Wer seinen Balkon naturnah gestalten möchte, sollte sich zuerst überlegen: Was will ich genau? Will ich Rosen und Geranien mit einheimischen Wildpflanzen kombinieren? Oder möchte ich den ganzen Balkon naturnah gestalten? Bei der Auswahl der Pflanzen sind folgende Fragen wichtig: Wie sonnig ist der Balkon oder die Terrasse? Wie viel Platz steht zur Verfügung? Achten sollte man ausserdem auf eine gestaffelte Blütezeit. So bleibt der Balkon vom ersten Frühlingstag bis in den Spätherbst für Schmetterlinge, Hummeln und Bienen attraktiv.

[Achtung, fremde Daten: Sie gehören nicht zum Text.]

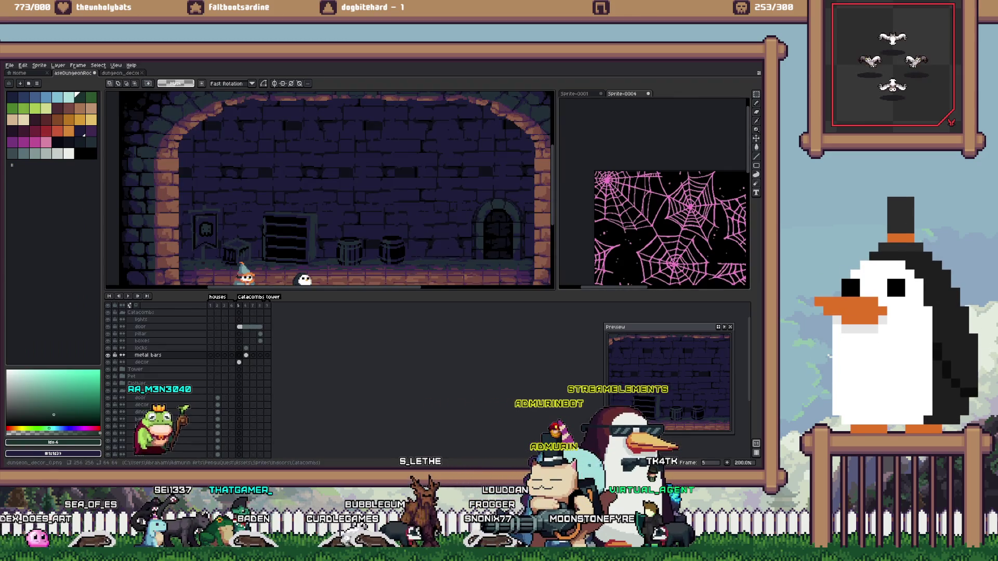
key("ctrl+Tab")
key("ctrl+shift+Tab")
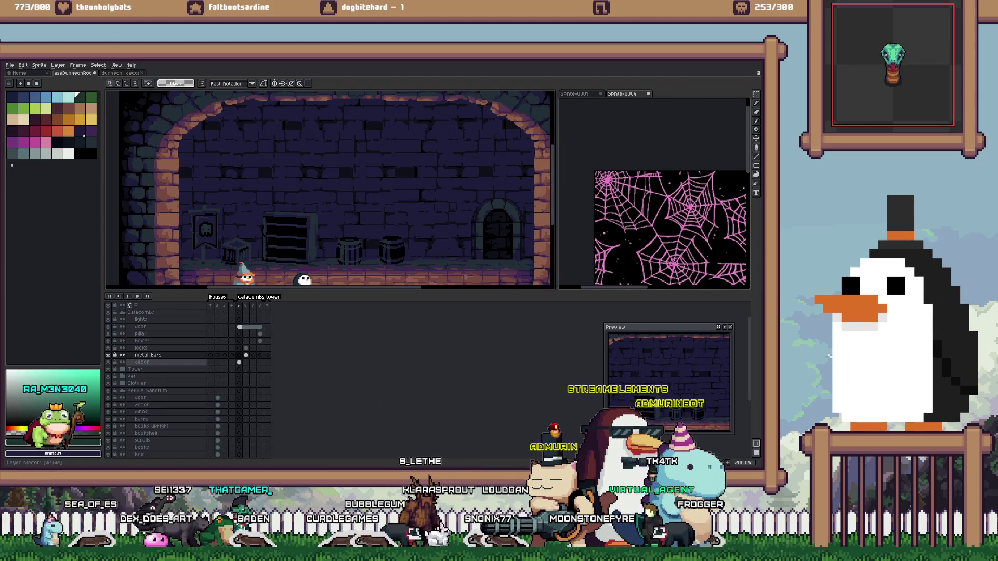
Add a new layer to the room and name it cobweb, fixing the 'copbweb' typo
key("shift+n")
key("shift+p")
type("copbweb")
key("Return")
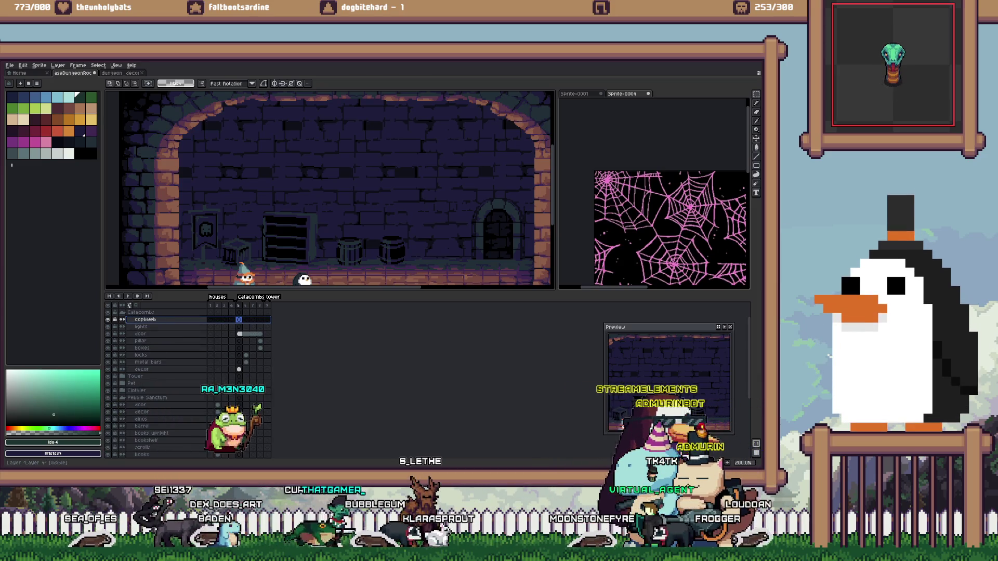
key("shift+p")
type("cobweb")
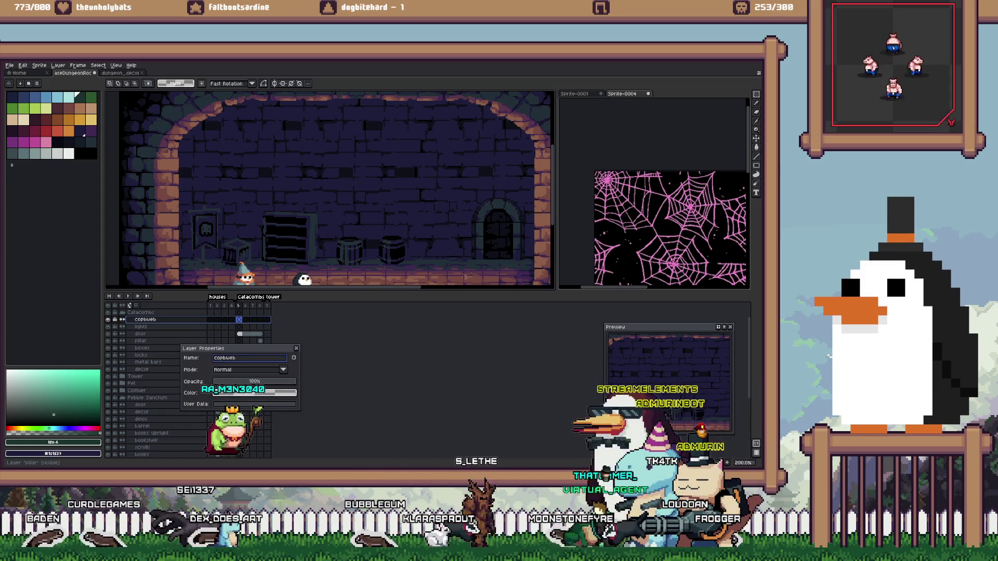
key("Return")
scroll(292, 272, "up", 3)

Speisepläne für Raupen und Falter

Wer viel Natur auf seinem Balkon anstrebt, aber den Aufwand scheut, ist mit mehrjährigen Wildstauden gut bedient: Unter anderem gedeihen die Margerite, die Kartäusernelke, die Moschusmalve, der Wiesensalbei und das blaublühende Alpenleinkraut gut in Balkontöpfen. Man kann die Falter auch gezielt mit Futterpflanzen anlocken. Den Nektar des blühenden Majorans etwa lieben gleich mehrere Arten: der Kleine Fuchs, das Tagpfauen- und das Ochsenauge. Das Tagpfauenauge ernährt sich zudem vom ebenfalls balkontauglichen Wasserdost. Auch dem Admiral und dem Distelfalter behagt diese Sumpfpflanze.

Doch was dem Schmetterling zusagt, schmeckt der Raupe gar nicht. Sie ernährt sich nicht von Nektar, sondern hauptsächlich von Blättern, und bevorzugt deshalb ganz andere Futterpflanzen. Die Raupe des Ochsenauges frisst einheimische Gräser, die des Kleinen Fuchses und des Tagpfauenauges ausschliesslich Brennnesselblätter. Zugegeben: Eine Schönheit ist die Brennnessel nicht gerade. Dafür bietet sie Nahrung für mehrere Raupenarten und lässt sich gut in einem grösseren Topf auf dem Balkon halten.

Auch einheimische Beerensträucher wie Johannis- oder Himbeere gedeihen gut auf dem Balkon. Schmetterlinge und Wildbienen freuen sich darüber genauso wie über blühende Gewürzpflanzen, etwa Thymian, Salbei, Melisse oder Lavendel.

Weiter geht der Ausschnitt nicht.